BEGIN Exercise text
He has said that even if he had an unlimited number of inmates available, there would still be problems with the inmate workers, as nursing home employees are not trained to deal with inmates.
The problem is particularly acute on the second shift when four prisoners are working, two as dishwashers, one cleaning pots and pans, and another mopping the floor.
Nursing Home Administrator Shelly Richardson said she has had many kitchen workers on the second shift complain about the poor quality of work from the inmates.
“The cooks on the night shift are stressed. They are there with the prisoners all by themselves,” said Richardson.
Commission Chairman Dave DeVoy (R-Sanbornton) has said that it might be possible to have a Corrections Department officer overseeing what the inmates are doing during the time they are working in the kitchen. Gray said it would require having two officers in the kitchen each day and says that he will have corrections officers check in every half hour while inmates are working in the kitchen.
Two years ago, the county approved a pilot program to pay inmates who worked in the county home kitchen, laundry room or on the grounds $3 a day. The program was dropped last year after both Carolee Sliker, dietary manager at the nursing home, and Gray said that it wasn't working as intended.
Sliker said at that time that the program had produced "a parade of inmates coming through the kitchen who have behavior issues and do not want to work."
She said that those who do want to work and do a good job are quickly lost as they qualify for work release programs, requiring the cooks to be constantly training new inmates, which she said involves paying overtime for the cooks.
END Exercise text
*Exercise requirements*.
1) Reproduce part of the inmate kitchen passage word for word, beginning at the words "The problem is" and stopping after "inmates are working in the kitchen.".
2) In the inmate kitchen passage, why did the cooks have to keep training new inmates? Answer in one to three sentences.
3) Extend the inmate kitchen passage, picking up after its last sentence.
BEGIN Records supplied
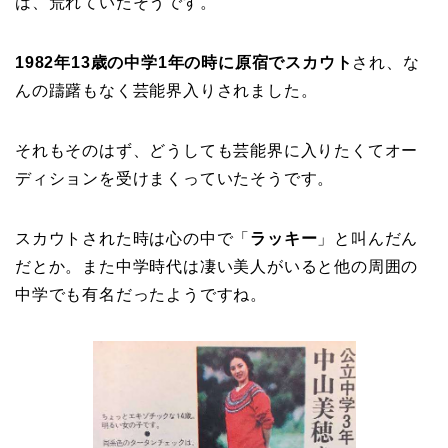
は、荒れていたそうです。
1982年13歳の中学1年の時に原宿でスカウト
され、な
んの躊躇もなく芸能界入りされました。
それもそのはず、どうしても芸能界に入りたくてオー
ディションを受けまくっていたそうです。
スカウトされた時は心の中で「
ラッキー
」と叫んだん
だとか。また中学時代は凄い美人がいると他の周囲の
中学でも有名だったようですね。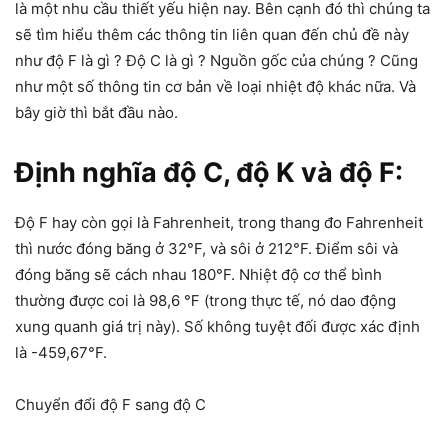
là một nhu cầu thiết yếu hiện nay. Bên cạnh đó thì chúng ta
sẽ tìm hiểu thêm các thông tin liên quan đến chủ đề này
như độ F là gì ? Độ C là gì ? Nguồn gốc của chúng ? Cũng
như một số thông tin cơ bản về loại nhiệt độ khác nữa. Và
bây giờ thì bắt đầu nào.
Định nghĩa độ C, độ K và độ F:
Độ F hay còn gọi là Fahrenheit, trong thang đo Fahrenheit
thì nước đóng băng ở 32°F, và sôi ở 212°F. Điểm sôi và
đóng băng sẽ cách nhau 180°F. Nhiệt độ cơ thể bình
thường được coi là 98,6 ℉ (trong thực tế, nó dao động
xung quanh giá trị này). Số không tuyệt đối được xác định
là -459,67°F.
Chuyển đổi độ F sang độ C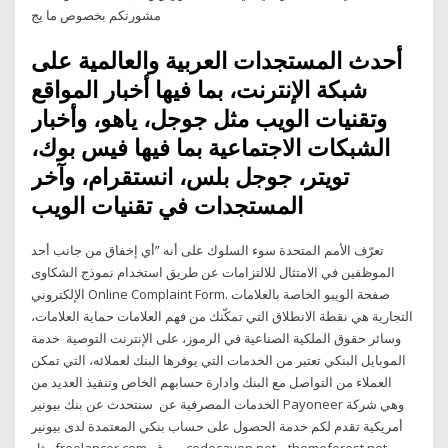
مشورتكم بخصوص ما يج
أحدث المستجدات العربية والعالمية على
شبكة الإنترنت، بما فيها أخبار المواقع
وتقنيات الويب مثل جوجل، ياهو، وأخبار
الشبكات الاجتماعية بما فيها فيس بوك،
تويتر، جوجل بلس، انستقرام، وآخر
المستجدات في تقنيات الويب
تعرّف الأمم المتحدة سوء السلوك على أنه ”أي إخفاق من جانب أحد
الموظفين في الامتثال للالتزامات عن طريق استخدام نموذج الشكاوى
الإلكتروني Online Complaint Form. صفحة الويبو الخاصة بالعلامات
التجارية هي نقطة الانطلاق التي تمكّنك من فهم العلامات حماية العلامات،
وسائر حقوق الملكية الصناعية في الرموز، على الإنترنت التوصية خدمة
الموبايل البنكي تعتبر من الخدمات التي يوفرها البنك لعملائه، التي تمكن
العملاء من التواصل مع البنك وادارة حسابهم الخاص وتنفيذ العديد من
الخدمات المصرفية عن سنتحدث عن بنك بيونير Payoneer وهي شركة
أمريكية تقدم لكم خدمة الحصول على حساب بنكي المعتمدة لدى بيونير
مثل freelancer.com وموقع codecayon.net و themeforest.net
END Records supplied
BEGIN Records supplied
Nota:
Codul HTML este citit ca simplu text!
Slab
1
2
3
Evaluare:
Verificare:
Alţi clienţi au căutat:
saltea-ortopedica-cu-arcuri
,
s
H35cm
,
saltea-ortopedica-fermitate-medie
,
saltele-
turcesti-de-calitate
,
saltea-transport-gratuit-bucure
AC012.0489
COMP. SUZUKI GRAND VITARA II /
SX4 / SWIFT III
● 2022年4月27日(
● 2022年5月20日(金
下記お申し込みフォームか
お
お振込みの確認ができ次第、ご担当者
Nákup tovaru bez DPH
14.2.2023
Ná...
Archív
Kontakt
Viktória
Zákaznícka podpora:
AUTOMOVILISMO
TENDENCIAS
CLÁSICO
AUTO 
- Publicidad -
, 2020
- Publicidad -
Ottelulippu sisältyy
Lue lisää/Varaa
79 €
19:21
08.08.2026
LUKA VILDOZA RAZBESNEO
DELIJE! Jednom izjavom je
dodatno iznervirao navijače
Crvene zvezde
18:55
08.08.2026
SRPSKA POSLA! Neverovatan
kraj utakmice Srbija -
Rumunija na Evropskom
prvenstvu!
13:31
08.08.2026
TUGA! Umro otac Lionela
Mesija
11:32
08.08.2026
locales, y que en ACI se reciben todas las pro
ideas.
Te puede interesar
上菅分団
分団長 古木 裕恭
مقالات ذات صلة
END Records supplied
BEGIN Records supplied
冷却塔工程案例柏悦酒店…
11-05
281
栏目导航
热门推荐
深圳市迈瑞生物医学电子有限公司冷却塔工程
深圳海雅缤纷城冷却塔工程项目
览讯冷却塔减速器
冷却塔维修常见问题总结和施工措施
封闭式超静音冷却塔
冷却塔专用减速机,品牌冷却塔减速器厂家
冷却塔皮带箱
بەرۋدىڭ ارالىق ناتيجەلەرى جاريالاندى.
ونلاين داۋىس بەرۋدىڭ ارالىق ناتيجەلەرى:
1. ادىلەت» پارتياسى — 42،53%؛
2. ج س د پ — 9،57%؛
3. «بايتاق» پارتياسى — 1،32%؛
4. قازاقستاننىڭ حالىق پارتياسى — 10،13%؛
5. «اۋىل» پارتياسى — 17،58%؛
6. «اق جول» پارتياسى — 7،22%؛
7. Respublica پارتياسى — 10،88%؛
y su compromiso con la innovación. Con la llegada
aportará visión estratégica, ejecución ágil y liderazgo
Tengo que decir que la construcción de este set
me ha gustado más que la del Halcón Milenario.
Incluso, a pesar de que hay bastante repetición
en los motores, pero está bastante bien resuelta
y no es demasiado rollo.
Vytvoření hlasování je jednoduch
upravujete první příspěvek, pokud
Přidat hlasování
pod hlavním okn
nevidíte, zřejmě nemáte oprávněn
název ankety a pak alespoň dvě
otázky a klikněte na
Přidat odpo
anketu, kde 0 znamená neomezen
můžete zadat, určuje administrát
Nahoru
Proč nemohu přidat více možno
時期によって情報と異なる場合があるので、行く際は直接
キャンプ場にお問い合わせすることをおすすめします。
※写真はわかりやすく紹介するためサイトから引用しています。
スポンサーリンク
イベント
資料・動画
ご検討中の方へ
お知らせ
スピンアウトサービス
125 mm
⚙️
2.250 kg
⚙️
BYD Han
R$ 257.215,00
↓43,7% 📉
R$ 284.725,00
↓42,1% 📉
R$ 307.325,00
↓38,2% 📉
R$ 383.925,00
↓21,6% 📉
END Records supplied
*Task-by-task outputs*.
1)
The problem is particularly acute on the second shift when four prisoners are working, two as dishwashers, one cleaning pots and pans, and another mopping the floor.
Nursing Home Administrator Shelly Richardson said she has had many kitchen workers on the second shift complain about the poor quality of work from the inmates.
“The cooks on the night shift are stressed. They are there with the prisoners all by themselves,” said Richardson.
Commission Chairman Dave DeVoy (R-Sanbornton) has said that it might be possible to have a Corrections Department officer overseeing what the inmates are doing during the time they are working in the kitchen. Gray said it would require having two officers in the kitchen each day and says that he will have corrections officers check in every half hour while inmates are working in the kitchen.

2) Inmates who wanted to work and did a good job soon qualified for work release programs and left the kitchen. The cooks therefore had to keep training new inmates, which meant paying the cooks overtime.

3)
Sliker, who has been with the county for 19 years, 10 of which have been as dietary manager, resigned recently from her position. Her last day at work will be next Tuesday.
Richardson has proposed that the county hire 10 dishwashers and one laundry aide starting on May 1 next year to resolve the problems with relying on inmate labor. They would be paid $10.61 an hour and be eligible for health insurance. Cost for the eight months would be $310,674.
DeVoy said that he strongly favors continuing to use inmate labor and said he doubts that the County Delegation will go along with the proposal to hire 11 workers.
But Commissioner Hunter Taylor (R-Alton) says that relying on inmate labor is not an answer to the long-range problem and has suggested that the county look at other alternatives.
One of the ideas which has been discussed is hiring an outside contractor to handle the bulk of the housecleaning operation and cross-training those presently on the housekeeping staff to work in the kitchen.

10 24 Nursing home 1

Leanne Gladu, head chef at the Belknap County Nursing home, gets ready to use the giant mixer. (Roger Amsden/Laconia Daily Sun)

10 24 Nursing home 2

Cynthia Buchanan, a dietary department worker at the Belknap County Home, delivers a special dessert order to Harriet Ireland, a resident of the home, who dined with her husband, Clifford Ireland. (Roger Amsden/Laconia Daily Sun)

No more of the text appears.